◆ ABOUT THIS EXERCISE:
Across the listing below, count the lines containing "YENI". Answer with that number only.

--- START ---

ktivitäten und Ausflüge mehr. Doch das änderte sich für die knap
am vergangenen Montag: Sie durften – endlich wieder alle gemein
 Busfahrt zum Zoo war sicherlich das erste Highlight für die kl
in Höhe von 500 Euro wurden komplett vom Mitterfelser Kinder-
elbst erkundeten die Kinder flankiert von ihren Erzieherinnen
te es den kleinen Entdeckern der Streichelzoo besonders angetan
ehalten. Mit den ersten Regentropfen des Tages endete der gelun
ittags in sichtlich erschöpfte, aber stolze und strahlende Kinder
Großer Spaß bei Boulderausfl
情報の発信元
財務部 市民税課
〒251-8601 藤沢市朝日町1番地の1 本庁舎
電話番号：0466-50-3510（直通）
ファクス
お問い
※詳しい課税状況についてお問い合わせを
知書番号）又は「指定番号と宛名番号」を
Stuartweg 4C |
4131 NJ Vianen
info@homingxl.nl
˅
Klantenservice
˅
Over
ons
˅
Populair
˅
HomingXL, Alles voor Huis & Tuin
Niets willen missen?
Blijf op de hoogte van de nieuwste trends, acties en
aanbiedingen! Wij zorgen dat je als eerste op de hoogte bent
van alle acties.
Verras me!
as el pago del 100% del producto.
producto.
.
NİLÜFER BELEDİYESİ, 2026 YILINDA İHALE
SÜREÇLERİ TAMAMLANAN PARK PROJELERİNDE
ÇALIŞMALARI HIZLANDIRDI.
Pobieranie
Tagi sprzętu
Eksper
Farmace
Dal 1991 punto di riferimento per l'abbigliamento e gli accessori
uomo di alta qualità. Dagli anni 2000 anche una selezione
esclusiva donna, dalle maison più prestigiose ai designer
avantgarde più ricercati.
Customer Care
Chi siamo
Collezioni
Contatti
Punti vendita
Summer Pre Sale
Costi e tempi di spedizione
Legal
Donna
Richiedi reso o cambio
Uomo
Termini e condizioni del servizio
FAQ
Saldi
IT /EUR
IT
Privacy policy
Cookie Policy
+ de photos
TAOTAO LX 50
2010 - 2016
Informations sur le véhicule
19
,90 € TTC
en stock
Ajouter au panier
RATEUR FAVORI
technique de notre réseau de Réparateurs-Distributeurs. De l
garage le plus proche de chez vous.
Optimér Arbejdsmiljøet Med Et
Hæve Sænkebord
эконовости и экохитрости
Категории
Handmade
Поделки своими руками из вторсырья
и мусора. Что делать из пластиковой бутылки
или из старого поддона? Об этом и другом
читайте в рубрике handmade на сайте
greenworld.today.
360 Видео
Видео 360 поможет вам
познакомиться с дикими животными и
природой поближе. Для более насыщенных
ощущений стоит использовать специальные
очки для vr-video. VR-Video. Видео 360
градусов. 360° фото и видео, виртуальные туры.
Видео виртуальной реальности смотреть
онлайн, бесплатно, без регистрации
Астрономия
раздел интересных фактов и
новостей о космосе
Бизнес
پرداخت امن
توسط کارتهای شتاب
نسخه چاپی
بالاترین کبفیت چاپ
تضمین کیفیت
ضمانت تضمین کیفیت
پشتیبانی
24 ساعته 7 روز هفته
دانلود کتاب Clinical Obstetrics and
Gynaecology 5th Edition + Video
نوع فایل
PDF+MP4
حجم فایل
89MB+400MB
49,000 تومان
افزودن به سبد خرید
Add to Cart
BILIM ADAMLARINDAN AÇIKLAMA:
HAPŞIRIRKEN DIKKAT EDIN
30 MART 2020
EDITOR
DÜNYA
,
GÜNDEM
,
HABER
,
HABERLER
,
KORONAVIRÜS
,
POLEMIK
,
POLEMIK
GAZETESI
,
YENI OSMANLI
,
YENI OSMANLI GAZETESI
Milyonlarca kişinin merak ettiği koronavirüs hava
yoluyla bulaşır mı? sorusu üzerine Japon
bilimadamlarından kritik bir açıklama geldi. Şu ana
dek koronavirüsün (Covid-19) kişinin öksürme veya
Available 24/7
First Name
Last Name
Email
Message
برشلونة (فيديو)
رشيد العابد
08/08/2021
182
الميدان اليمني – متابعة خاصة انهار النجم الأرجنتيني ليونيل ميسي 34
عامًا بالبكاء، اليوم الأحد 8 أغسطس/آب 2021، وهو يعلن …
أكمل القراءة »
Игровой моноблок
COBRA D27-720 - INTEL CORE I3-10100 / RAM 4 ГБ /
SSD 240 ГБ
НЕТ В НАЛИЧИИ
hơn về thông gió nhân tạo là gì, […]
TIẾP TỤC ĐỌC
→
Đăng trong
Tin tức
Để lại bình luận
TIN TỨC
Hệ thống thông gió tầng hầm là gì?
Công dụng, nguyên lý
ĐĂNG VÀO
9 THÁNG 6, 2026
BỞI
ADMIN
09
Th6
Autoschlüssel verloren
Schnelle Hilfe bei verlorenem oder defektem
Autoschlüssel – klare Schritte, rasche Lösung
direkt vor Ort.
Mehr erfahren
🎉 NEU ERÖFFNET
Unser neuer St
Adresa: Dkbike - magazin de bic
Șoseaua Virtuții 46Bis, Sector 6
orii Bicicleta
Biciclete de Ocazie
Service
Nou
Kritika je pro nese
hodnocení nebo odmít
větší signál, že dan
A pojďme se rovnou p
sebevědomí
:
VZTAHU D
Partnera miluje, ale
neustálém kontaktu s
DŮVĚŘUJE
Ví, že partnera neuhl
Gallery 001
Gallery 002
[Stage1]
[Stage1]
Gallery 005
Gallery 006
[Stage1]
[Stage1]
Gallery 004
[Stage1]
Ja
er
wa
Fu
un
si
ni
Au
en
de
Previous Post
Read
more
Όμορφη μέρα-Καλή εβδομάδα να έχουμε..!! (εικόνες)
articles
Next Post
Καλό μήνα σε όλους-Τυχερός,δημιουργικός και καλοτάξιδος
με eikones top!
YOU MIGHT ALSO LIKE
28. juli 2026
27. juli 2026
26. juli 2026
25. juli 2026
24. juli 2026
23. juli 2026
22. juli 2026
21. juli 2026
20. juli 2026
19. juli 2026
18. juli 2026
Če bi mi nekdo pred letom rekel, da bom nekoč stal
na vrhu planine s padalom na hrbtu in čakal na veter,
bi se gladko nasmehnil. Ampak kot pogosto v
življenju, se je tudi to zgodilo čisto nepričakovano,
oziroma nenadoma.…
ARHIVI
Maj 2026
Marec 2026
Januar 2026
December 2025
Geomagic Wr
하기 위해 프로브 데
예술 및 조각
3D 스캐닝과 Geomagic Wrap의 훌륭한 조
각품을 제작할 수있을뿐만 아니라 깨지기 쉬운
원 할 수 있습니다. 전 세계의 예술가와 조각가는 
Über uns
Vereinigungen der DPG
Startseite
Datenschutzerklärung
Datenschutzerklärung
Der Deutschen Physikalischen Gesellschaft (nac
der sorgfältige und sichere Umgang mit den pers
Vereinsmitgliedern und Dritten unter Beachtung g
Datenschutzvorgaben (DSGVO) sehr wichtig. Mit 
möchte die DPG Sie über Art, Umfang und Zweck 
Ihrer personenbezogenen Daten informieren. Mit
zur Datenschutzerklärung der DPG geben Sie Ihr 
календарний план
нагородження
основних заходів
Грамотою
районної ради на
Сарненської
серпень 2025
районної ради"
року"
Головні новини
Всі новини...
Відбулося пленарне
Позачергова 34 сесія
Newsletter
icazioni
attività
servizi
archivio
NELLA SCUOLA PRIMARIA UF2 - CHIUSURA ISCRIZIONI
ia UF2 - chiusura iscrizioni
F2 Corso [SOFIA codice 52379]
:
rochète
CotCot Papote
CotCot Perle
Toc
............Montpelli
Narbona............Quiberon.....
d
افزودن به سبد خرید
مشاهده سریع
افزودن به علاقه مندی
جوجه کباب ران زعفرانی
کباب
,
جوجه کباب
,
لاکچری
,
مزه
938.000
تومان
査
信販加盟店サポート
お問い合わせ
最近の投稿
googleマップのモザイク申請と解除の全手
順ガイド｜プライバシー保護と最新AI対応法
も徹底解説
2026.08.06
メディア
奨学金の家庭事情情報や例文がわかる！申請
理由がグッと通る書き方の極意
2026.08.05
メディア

--- END ---

◆ REPLY TO THE TASK:
2